WORK REQUIRED: Lay out every line in the records below as a Markdown table with the columns Row and Entry, numbering the rows in order and skipping blank lines. Leave the pictures out of the table.

THE DATA:
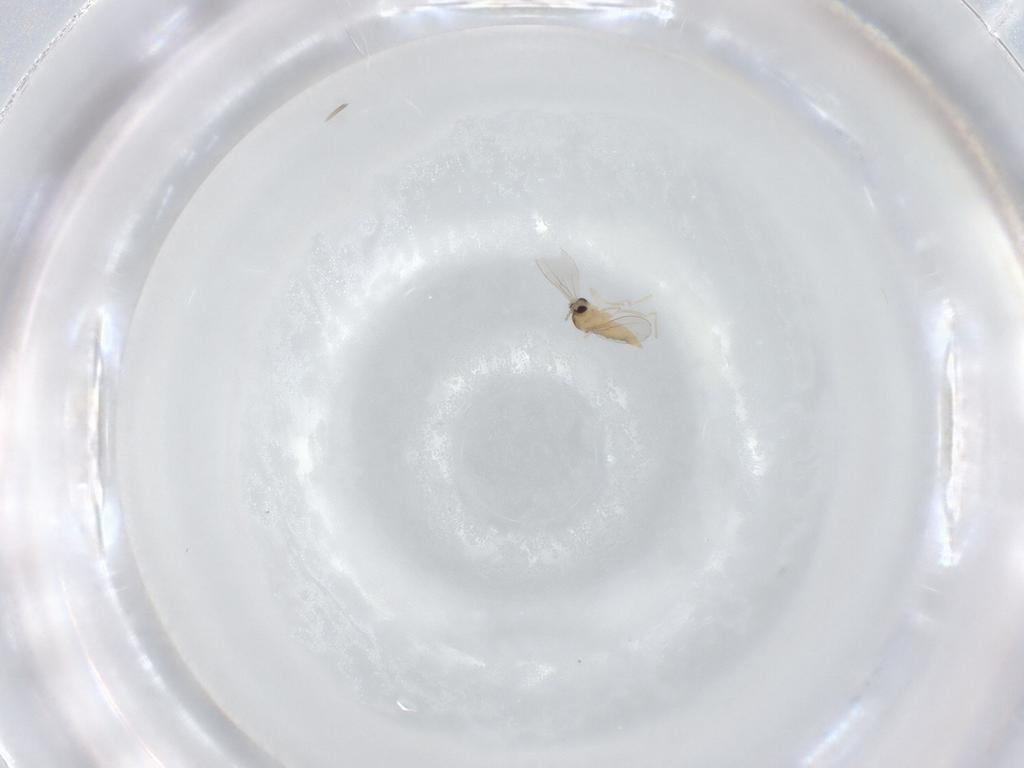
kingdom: Animalia
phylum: Arthropoda
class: Insecta
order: Diptera
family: Cecidomyiidae
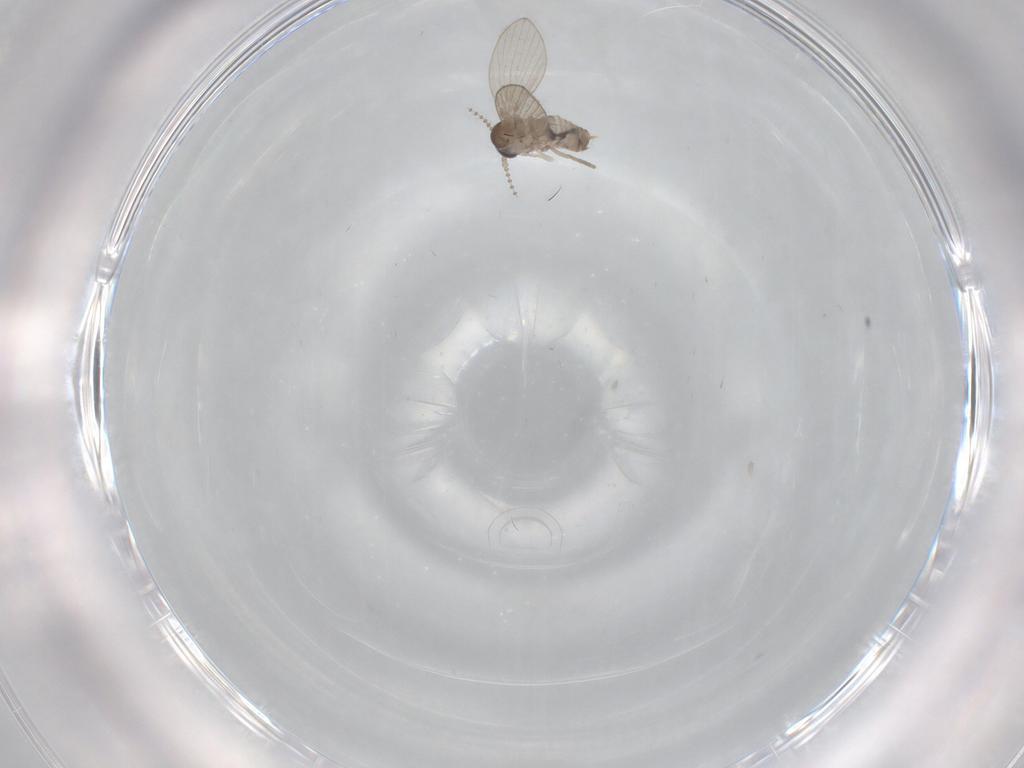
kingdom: Animalia
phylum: Arthropoda
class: Insecta
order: Diptera
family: Psychodidae
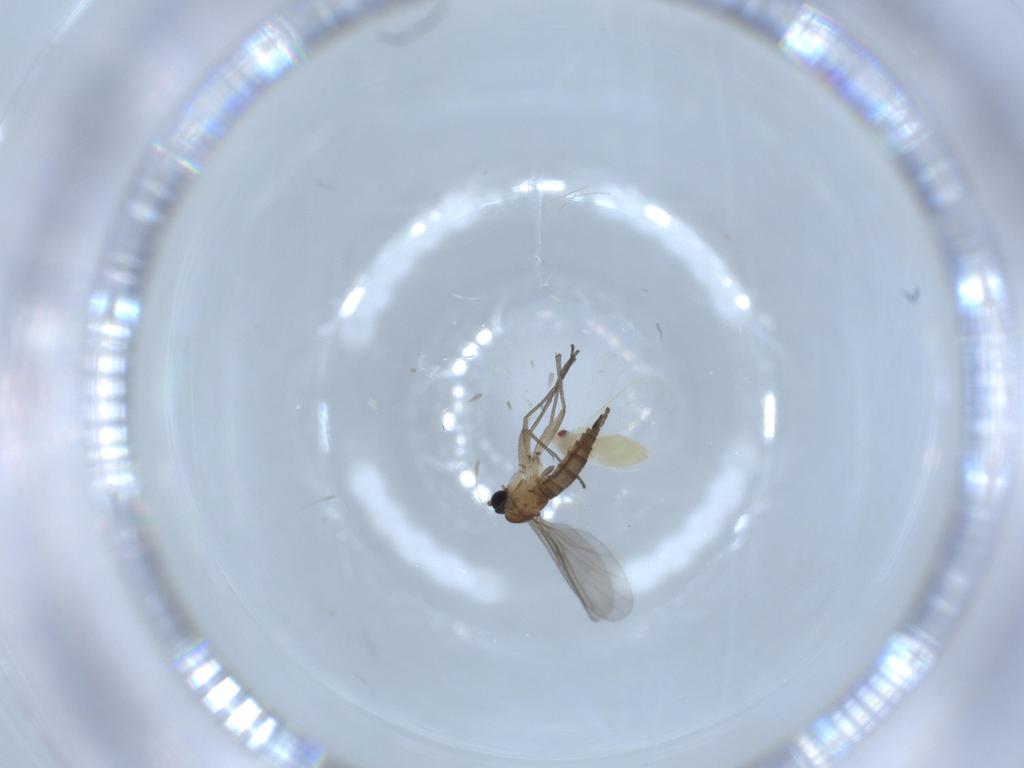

WRITTEN SOLUTION:
| Row | Entry |
|---|---|
| 1 | kingdom: Animalia |
| 2 | phylum: Arthropoda |
| 3 | class: Insecta |
| 4 | order: Diptera |
| 5 | family: Cecidomyiidae |
| 6 | kingdom: Animalia |
| 7 | phylum: Arthropoda |
| 8 | class: Insecta |
| 9 | order: Diptera |
| 10 | family: Psychodidae |